The present map shows the island divided into ten parishes, each outlined with its own color. The old capital of Portsmouth, with its streets laid out, is depicted in the north of the island, while the new capital, Roseau, and the nearby town of Charlottesville appear in the southwest. This area also features numerous fortifications, most notably Fort Cachacrou, that had been hastily built by the British to repel the expected French invasion. The map details anchorages, churches, villages and roads, and the mountains that dominate the island are expressed by finely engraved hatchings.
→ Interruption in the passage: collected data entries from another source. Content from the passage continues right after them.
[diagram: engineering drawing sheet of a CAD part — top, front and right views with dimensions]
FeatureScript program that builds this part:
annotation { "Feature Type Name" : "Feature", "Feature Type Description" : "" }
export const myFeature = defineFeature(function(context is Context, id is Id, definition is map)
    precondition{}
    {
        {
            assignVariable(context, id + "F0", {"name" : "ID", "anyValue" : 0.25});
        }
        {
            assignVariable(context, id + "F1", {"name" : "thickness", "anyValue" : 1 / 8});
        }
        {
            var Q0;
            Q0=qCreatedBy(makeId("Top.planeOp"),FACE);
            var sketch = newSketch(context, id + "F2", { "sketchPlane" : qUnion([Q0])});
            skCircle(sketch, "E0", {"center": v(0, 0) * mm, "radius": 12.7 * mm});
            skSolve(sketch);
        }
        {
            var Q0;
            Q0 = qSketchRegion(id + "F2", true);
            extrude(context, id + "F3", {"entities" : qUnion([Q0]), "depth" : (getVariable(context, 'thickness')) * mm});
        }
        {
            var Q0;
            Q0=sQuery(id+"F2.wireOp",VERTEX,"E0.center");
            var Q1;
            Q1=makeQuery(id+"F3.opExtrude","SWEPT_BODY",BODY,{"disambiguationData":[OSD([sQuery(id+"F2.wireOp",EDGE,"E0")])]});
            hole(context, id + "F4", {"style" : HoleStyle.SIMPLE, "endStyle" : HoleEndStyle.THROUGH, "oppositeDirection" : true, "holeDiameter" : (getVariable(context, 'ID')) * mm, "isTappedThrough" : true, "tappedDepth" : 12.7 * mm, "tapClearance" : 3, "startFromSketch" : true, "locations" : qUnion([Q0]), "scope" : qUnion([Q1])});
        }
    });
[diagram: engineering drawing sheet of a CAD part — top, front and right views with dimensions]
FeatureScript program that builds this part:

The Caribbean native reservation, which still exists to this day, is depicted on the northeast coast.
Importantly, the large inset on the lower left of the map details the French naval invasion of the island which occurred on September 7th, 1778. France had recently declared hostilities on Britain, joining the Revolutionary War, and very much desired to capture Dominica in order to avenge their loss of the island to Britain in 1763. The French dispatched a massive invading force from Martinique under the Marquis de Bouillé, which consisted of almost 5,000 troops. The British line of fortifications that ran from just north of Roseau to Fort Cachacrou is portrayed in great detail. A key explains how the invasion unfolded, and indicated that the British commander Major Bruce, stood no chance against such an overwhelmingly superior force.
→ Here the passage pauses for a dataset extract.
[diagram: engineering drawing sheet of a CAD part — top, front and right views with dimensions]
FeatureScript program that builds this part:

The British were soon forced to capitulate, and the French, with the support of the mainly Gallic citizenry, remained in firm possession of the island for the next few years. On April 12th, 1782 British Admiral George Romney decisively defeated the main French Caribbean fleet under the Comte de Grassee at the Battle of the Saints, within sight of Dominica's northern tip. While Romney did not land on Dominica, the French defeat ensured that they were forced to relinquish Dominica to the British in 1784, following the end of the war.
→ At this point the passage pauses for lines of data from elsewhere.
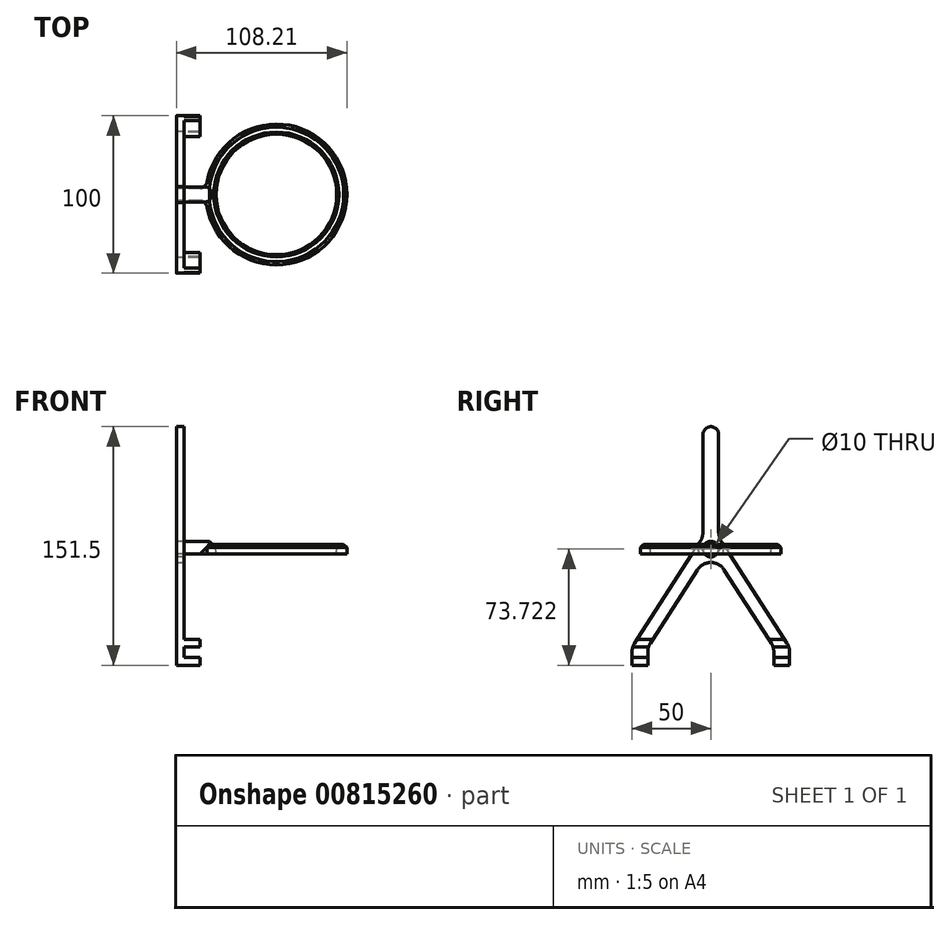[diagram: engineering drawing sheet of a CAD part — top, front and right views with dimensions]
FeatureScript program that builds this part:
annotation { "Feature Type Name" : "Feature", "Feature Type Description" : "" }
export const myFeature = defineFeature(function(context is Context, id is Id, definition is map)
    precondition{}
    {
        {
            var Q0;
            Q0=qCreatedBy(makeId("Right.planeOp"),FACE);
            cPlane(context, id + "F0", {"entities" : qUnion([Q0]), "cplaneType" : CPlaneType.OFFSET, "offset" : 70 * mm, "oppositeDirection" : true, "width" : 150 * mm, "height" : 150 * mm});
        }
        {
            var Q0;
            Q0=qCreatedBy(id+"F0.planeOp",FACE);
            var sketch = newSketch(context, id + "F1", { "sketchPlane" : qUnion([Q0])});
            skLineSegment(sketch, "E0", {"start": v(0, 62.22) * mm, "end": v(-40, 0) * mm});
            skLineSegment(sketch, "E1", {"start": v(-50, -11.5) * mm, "end": v(-50, 0) * mm});
            skLineSegment(sketch, "E2", {"start": v(-50, 0) * mm, "end": v(-5, 70) * mm});
            skLineSegment(sketch, "E3", {"start": v(-5, 70) * mm, "end": v(-5, 140) * mm});
            skLineSegment(sketch, "E4", {"start": v(-5, 140) * mm, "end": v(0, 140) * mm});
            skLineSegment(sketch, "E5", {"start": v(0, 140) * mm, "end": v(5, 140) * mm});
            skLineSegment(sketch, "E6", {"start": v(5, 140) * mm, "end": v(5, 70) * mm});
            skLineSegment(sketch, "E7", {"start": v(5, 70) * mm, "end": v(50, 0) * mm});
            skLineSegment(sketch, "E8", {"start": v(50, -11.5) * mm, "end": v(40, -11.5) * mm});
            skLineSegment(sketch, "E9", {"start": v(40, -11.5) * mm, "end": v(40, 0) * mm});
            skLineSegment(sketch, "E10", {"start": v(40, 0) * mm, "end": v(0, 62.22) * mm});
            skLineSegment(sketch, "E11", {"start": v(-50, -11.5) * mm, "end": v(-40, -11.5) * mm});
            skLineSegment(sketch, "E12", {"start": v(-40, -11.5) * mm, "end": v(-40, 0) * mm});
            skLineSegment(sketch, "E13", {"start": v(50, 0) * mm, "end": v(50, -11.5) * mm});
            skSolve(sketch);
        }
        {
            var Q0;
            Q0=makeQuery(id+"F1.imprint","IMPRINT",FACE,{"disambiguationData":[TD([[makeQuery(id+"F1.imprint","IMPRINT",EDGE,{"derivedFrom":sQuery(id+"F1.wireOp",EDGE,"E0")}),-1.0]])]});
            extrude(context, id + "F2", {"entities" : qUnion([Q0]), "depth" : 5 * mm, "offsetDistance" : 25 * mm});
        }
        {
            var Q0;
            Q0=makeQuery(id+"F2.opExtrude","SWEPT_EDGE",EDGE,{"disambiguationData":[OSD([sQuery(id+"F1.wireOp",EDGE,"E0"),sQuery(id+"F1.wireOp",EDGE,"2Qdq0gd9-1Wts-JzQb-aNDY-cJtiMOODCq13")])]});
            var Q1;
            Q1=makeQuery(id+"F2.opExtrude","SWEPT_EDGE",EDGE,{"disambiguationData":[OSD([sQuery(id+"F1.wireOp",EDGE,"E1"),sQuery(id+"F1.wireOp",EDGE,"E2")])]});
            var Q2;
            Q2=makeQuery(id+"F2.opExtrude","SWEPT_EDGE",EDGE,{"disambiguationData":[OSD([sQuery(id+"F1.wireOp",EDGE,"E9"),sQuery(id+"F1.wireOp",EDGE,"E10")])]});
            var Q3;
            Q3=makeQuery(id+"F2.opExtrude","SWEPT_EDGE",EDGE,{"disambiguationData":[OSD([sQuery(id+"F1.wireOp",EDGE,"E7"),sQuery(id+"F1.wireOp",EDGE,"AGq9xMHe-UfYn-AV5J-j3cz-IK4XJuOyjXgd")])]});
            var Q4;
            Q4=makeQuery(id+"F2.opExtrude","SWEPT_EDGE",EDGE,{"disambiguationData":[OSD([sQuery(id+"F1.wireOp",EDGE,"E0"),sQuery(id+"F1.wireOp",EDGE,"E10")])]});
            var Q5;
            Q5=makeQuery(id+"F2.opExtrude","SWEPT_EDGE",EDGE,{"disambiguationData":[OSD([sQuery(id+"F1.wireOp",EDGE,"E6"),sQuery(id+"F1.wireOp",EDGE,"E7")])]});
            var Q6;
            Q6=makeQuery(id+"F2.opExtrude","SWEPT_EDGE",EDGE,{"disambiguationData":[OSD([sQuery(id+"F1.wireOp",EDGE,"E2"),sQuery(id+"F1.wireOp",EDGE,"E3")])]});
            fillet(context, id + "F3", {"entities" : qUnion([Q0, Q1, Q2, Q3, Q4, Q5, Q6]), "radius" : 10 * mm, "tangentPropagation" : true, "allowEdgeOverflow" : false});
        }
        {
            var Q0;
            Q0=makeQuery(id+"F2.opExtrude","SWEPT_EDGE",EDGE,{"disambiguationData":[OSD([sQuery(id+"F1.wireOp",EDGE,"E3"),sQuery(id+"F1.wireOp",EDGE,"E4")])]});
            var Q1;
            Q1=makeQuery(id+"F2.opExtrude","SWEPT_EDGE",EDGE,{"disambiguationData":[OSD([sQuery(id+"F1.wireOp",EDGE,"E5"),sQuery(id+"F1.wireOp",EDGE,"E6")])]});
            fillet(context, id + "F4", {"entities" : qUnion([Q0, Q1]), "radius" : 5 * mm, "tangentPropagation" : true, "allowEdgeOverflow" : false});
        }
        {
            var Q0;
            Q0=makeQuery(id+"F2.opExtrude","CAP_FACE",FACE,{"disambiguationData":[OSD([sQuery(id+"F1.wireOp",EDGE,"E0"),sQuery(id+"F1.wireOp",EDGE,"2Qdq0gd9-1Wts-JzQb-aNDY-cJtiMOODCq13"),sQuery(id+"F1.wireOp",EDGE,"tQ7Qx2Js-TAmm-NFPa-ttCH-rFNCJ0qlS3tg"),sQuery(id+"F1.wireOp",EDGE,"E1"),sQuery(id+"F1.wireOp",EDGE,"E2"),sQuery(id+"F1.wireOp",EDGE,"E3"),sQuery(id+"F1.wireOp",EDGE,"E4"),sQuery(id+"F1.wireOp",EDGE,"E5"),sQuery(id+"F1.wireOp",EDGE,"E6"),sQuery(id+"F1.wireOp",EDGE,"E7"),sQuery(id+"F1.wireOp",EDGE,"AGq9xMHe-UfYn-AV5J-j3cz-IK4XJuOyjXgd"),sQuery(id+"F1.wireOp",EDGE,"E8"),sQuery(id+"F1.wireOp",EDGE,"E9"),sQuery(id+"F1.wireOp",EDGE,"E10")])],"isStart":false});
            var sketch = newSketch(context, id + "F5", { "sketchPlane" : qUnion([Q0])});
            skLineSegment(sketch, "E14.bottom", {"start": v(-50, -11.5) * mm, "end": v(-40, -11.5) * mm});
            skLineSegment(sketch, "E14.top", {"start": v(-50, -6.5) * mm, "end": v(-40, -6.5) * mm});
            skLineSegment(sketch, "E14.left", {"start": v(-50, -11.5) * mm, "end": v(-50, -6.5) * mm});
            skLineSegment(sketch, "E14.right", {"start": v(-40, -11.5) * mm, "end": v(-40, -6.5) * mm});
            skLineSegment(sketch, "E15", {"start": v(-49.56, 0) * mm, "end": v(-39.56, 0) * mm});
            skLineSegment(sketch, "E16", {"start": v(-46.79, 5) * mm, "end": v(-36.79, 5) * mm});
            skLineSegment(sketch, "E17", {"start": v(36.79, 5) * mm, "end": v(46.79, 5) * mm});
            skLineSegment(sketch, "E18", {"start": v(40, -6.5) * mm, "end": v(50, -6.5) * mm});
            skLineSegment(sketch, "E19", {"start": v(50, -6.5) * mm, "end": v(50, -11.5) * mm});
            skLineSegment(sketch, "E20", {"start": v(50, -11.5) * mm, "end": v(40, -11.5) * mm});
            skLineSegment(sketch, "E21", {"start": v(40, -11.5) * mm, "end": v(40, -6.5) * mm});
            skLineSegment(sketch, "E22", {"start": v(39.56, 0) * mm, "end": v(49.56, 0) * mm});
            skSolve(sketch);
        }
        {
            var Q0;
            Q0 = qSketchRegion(id + "F5", true);
            var Q1;
            {var subQ8=sQuery(id+"F5.wireOp",EDGE,"E15");Q1=makeQuery(id+"F5.imprint","IMPRINT",FACE,{"disambiguationData":[TD([[makeQuery(id+"F5.imprint","IMPRINT",EDGE,{"derivedFrom":subQ8}),1.0]])]});}
            var Q2;
            {var subQ12=sQuery(id+"F5.wireOp",EDGE,"E17");Q2=makeQuery(id+"F5.imprint","IMPRINT",FACE,{"disambiguationData":[TD([[makeQuery(id+"F5.imprint","IMPRINT",EDGE,{"derivedFrom":subQ12}),-1.0]])]});}
            extrude(context, id + "F6", {"entities" : qUnion([Q0, Q1, Q2]), "operationType" : NewBodyOperationType.ADD, "depth" : 10 * mm, "offsetDistance" : 25 * mm});
        }
        {
            var Q0;
            Q0=makeQuery(id+"F1.imprint","IMPRINT",FACE,{"disambiguationData":[TD([[makeQuery(id+"F1.imprint","IMPRINT",EDGE,{"derivedFrom":sQuery(id+"F1.wireOp",EDGE,"E0")}),-1.0]])]});
            var sketch = newSketch(context, id + "F7", { "sketchPlane" : qUnion([Q0])});
            skCircle(sketch, "E23", {"center": v(0, 62.22) * mm, "radius": 5 * mm});
            skSolve(sketch);
        }
        {
            var Q0;
            {var subQ0=sQuery(id+"F7.wireOp",EDGE,"E23");var subQ1=makeQuery(id+"F1.imprint","IMPRINT",EDGE,{"derivedFrom":sQuery(id+"F1.wireOp",EDGE,"E0")});var subQ2=makeQuery(id+"F7.imprint","INTERSECT",VERTEX,{"derivedFrom":[subQ1,subQ0]});Q0=makeQuery(id+"F7.imprint","IMPRINT",FACE,{"disambiguationData":[TD([[makeQuery(id+"F7.imprint","IMPRINT",EDGE,{"disambiguationData":[TD([[subQ2,1.0]])],"derivedFrom":subQ0}),1.0]])]});}
            var Q1;
            {var subQ0=sQuery(id+"F7.wireOp",EDGE,"E23");var subQ1=makeQuery(id+"F1.imprint","IMPRINT",EDGE,{"derivedFrom":sQuery(id+"F1.wireOp",EDGE,"E0")});var subQ2=makeQuery(id+"F7.imprint","INTERSECT",VERTEX,{"derivedFrom":[subQ1,subQ0]});Q1=makeQuery(id+"F7.imprint","IMPRINT",FACE,{"disambiguationData":[TD([[makeQuery(id+"F7.imprint","IMPRINT",EDGE,{"disambiguationData":[TD([[subQ2,-1.0]])],"derivedFrom":subQ0}),1.0]])]});}
            var Q2;
            Q2=sQuery(id+"F7.wireOp",EDGE,"E23");
            extrude(context, id + "F8", {"entities" : qUnion([Q0, Q1]), "operationType" : NewBodyOperationType.REMOVE, "surfaceEntities" : qUnion([Q2]), "endBound" : BoundingType.UP_TO_NEXT, "depth" : 25 * mm, "offsetDistance" : 25 * mm});
        }
        {
            var Q0;
            Q0=qCreatedBy(makeId("Top.planeOp"),FACE);
            var Q1;
            Q1=sQuery(id+"F1.wireOp",VERTEX,"E0.start");
            cPlane(context, id + "F9", {"entities" : qUnion([Q0, Q1]), "cplaneType" : CPlaneType.PLANE_POINT, "offset" : 25 * mm, "width" : 150 * mm, "height" : 150 * mm});
        }
        {
            var Q0;
            Q0=qCreatedBy(id+"F9.planeOp",FACE);
            var sketch = newSketch(context, id + "F10", { "sketchPlane" : qUnion([Q0])});
            skLineSegment(sketch, "E24", {"start": v(-70, 0) * mm, "end": v(-45, 0) * mm, "construction": true});
            skCircle(sketch, "E25", {"center": v(-6.5, 0) * mm, "radius": 38.5 * mm});
            skPoint(sketch, "E26", {"position": v(-6.5, -38.5) * mm});
            skSolve(sketch);
        }
        {
            var Q0;
            Q0=qCreatedBy(makeId("Right.planeOp"),FACE);
            var Q1;
            Q1=sQuery(id+"F10.wireOp",VERTEX,"E25.center");
            cPlane(context, id + "F11", {"entities" : qUnion([Q0, Q1]), "cplaneType" : CPlaneType.PLANE_POINT, "offset" : 25 * mm, "width" : 150 * mm, "height" : 150 * mm});
        }
        {
            var Q0;
            Q0=qCreatedBy(id+"F11.planeOp",FACE);
            var sketch = newSketch(context, id + "F12", { "sketchPlane" : qUnion([Q0])});
            skLineSegment(sketch, "E27", {"start": v(-38.7, 65.22) * mm, "end": v(-38.3, 59.22) * mm});
            skLineSegment(sketch, "E28", {"start": v(-38.3, 59.22) * mm, "end": v(-44.7, 59.22) * mm});
            skLineSegment(sketch, "E29", {"start": v(-44.7, 59.22) * mm, "end": v(-44.7, 65.22) * mm});
            skLineSegment(sketch, "E30", {"start": v(-44.7, 65.22) * mm, "end": v(-38.7, 65.22) * mm});
            skLineSegment(sketch, "E31", {"start": v(-38.7, 65.22) * mm, "end": v(-38.7, 59.22) * mm, "construction": true});
            skSolve(sketch);
        }
        {
            var Q0;
            Q0=makeQuery(id+"F12.imprint","IMPRINT",FACE,{"disambiguationData":[TD([[makeQuery(id+"F12.imprint","IMPRINT",EDGE,{"derivedFrom":sQuery(id+"F12.wireOp",EDGE,"E27")}),-1.0]])]});
            var Q1;
            Q1=sQuery(id+"F10.wireOp",EDGE,"E25");
            sweep(context, id + "F13", {"profiles" : qUnion([Q0]), "path" : qUnion([Q1])});
        }
        {
            var Q0;
            Q0=makeQuery(id+"F1.imprint","IMPRINT",FACE,{"disambiguationData":[TD([[makeQuery(id+"F1.imprint","IMPRINT",EDGE,{"derivedFrom":sQuery(id+"F1.wireOp",EDGE,"E0")}),-1.0]])]});
            var sketch = newSketch(context, id + "F14", { "sketchPlane" : qUnion([Q0])});
            skArc(sketch, "E32", {"start": v(3.75, 59.22) * mm, "mid": v(0, 67.02) * mm, "end": v(-3.75, 59.22) * mm});
            skLineSegment(sketch, "E33", {"start": v(3.75, 59.22) * mm, "end": v(-3.75, 59.22) * mm});
            skSolve(sketch);
        }
        {
            var Q0;
            Q0 = qSketchRegion(id + "F14", true);
            extrude(context, id + "F15", {"entities" : qUnion([Q0]), "operationType" : NewBodyOperationType.ADD, "depth" : 22.5 * mm, "offsetDistance" : 25 * mm});
        }
        {
            var Q0;
            Q0=makeQuery(id+"F15.opExtrude","CAP_EDGE",EDGE,{"disambiguationData":[OSD([sQuery(id+"F14.wireOp",EDGE,"E32")])],"isStart":false});
            chamfer(context, id + "F16", {"entities" : qUnion([Q0]), "width" : 1.5 * mm, "tangentPropagation" : true});
        }
        {
            var Q0;
            Q0=makeQuery(id+"F13.opSweep","SWEPT_EDGE",EDGE,{"disambiguationData":[OSD([sQuery(id+"F10.wireOp",EDGE,"E25"),sQuery(id+"F12.wireOp",EDGE,"E29"),sQuery(id+"F12.wireOp",EDGE,"E30")])]});
            chamfer(context, id + "F17", {"entities" : qUnion([Q0]), "width" : 2 * mm, "tangentPropagation" : true});
        }
        {
            var Q0;
            Q0=makeQuery(id+"F13.opSweep","SWEPT_EDGE",EDGE,{"disambiguationData":[OSD([sQuery(id+"F10.wireOp",EDGE,"E25"),sQuery(id+"F12.wireOp",EDGE,"E27"),sQuery(id+"F12.wireOp",EDGE,"E30")])]});
            chamfer(context, id + "F18", {"entities" : qUnion([Q0]), "width" : 1 * mm, "tangentPropagation" : true});
        }
        {
            var Q0;
            Q0=makeQuery(id+"F15.boolean.opBoolean","INTERSECT",EDGE,{"disambiguationData":[OD(1.0)],"derivedFrom":[makeQuery(id+"F13.opSweep","SWEPT_FACE",FACE,{"disambiguationData":[OSD([sQuery(id+"F10.wireOp",EDGE,"E25"),sQuery(id+"F12.wireOp",EDGE,"E29")])]}),makeQuery(id+"F15.opExtrude","SWEPT_FACE",FACE,{"disambiguationData":[OSD([sQuery(id+"F14.wireOp",EDGE,"E32")])]})]});
            var Q1;
            Q1=makeQuery(id+"F15.boolean.opBoolean","INTERSECT",EDGE,{"disambiguationData":[OD(0.0)],"derivedFrom":[makeQuery(id+"F13.opSweep","SWEPT_FACE",FACE,{"disambiguationData":[OSD([sQuery(id+"F10.wireOp",EDGE,"E25"),sQuery(id+"F12.wireOp",EDGE,"E29")])]}),makeQuery(id+"F15.opExtrude","SWEPT_FACE",FACE,{"disambiguationData":[OSD([sQuery(id+"F14.wireOp",EDGE,"E32")])]})]});
            fillet(context, id + "F19", {"entities" : qUnion([Q0, Q1]), "radius" : 4 * mm, "tangentPropagation" : true, "allowEdgeOverflow" : false});
        }
    });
Jean Nicolas Buache, the Premier Géographe to Louis XVI, based this map on two works printed in London during the English occupation of the island. As stated on this map, he consulted John Byres's 1766 map which was the first to chart the interior of the island. He also consulted Thomas Jefferys's fine 1775 map of Dominica, which benefited from the results of the first triangulated surveys of the island conducted by the British from 1765 to 1773.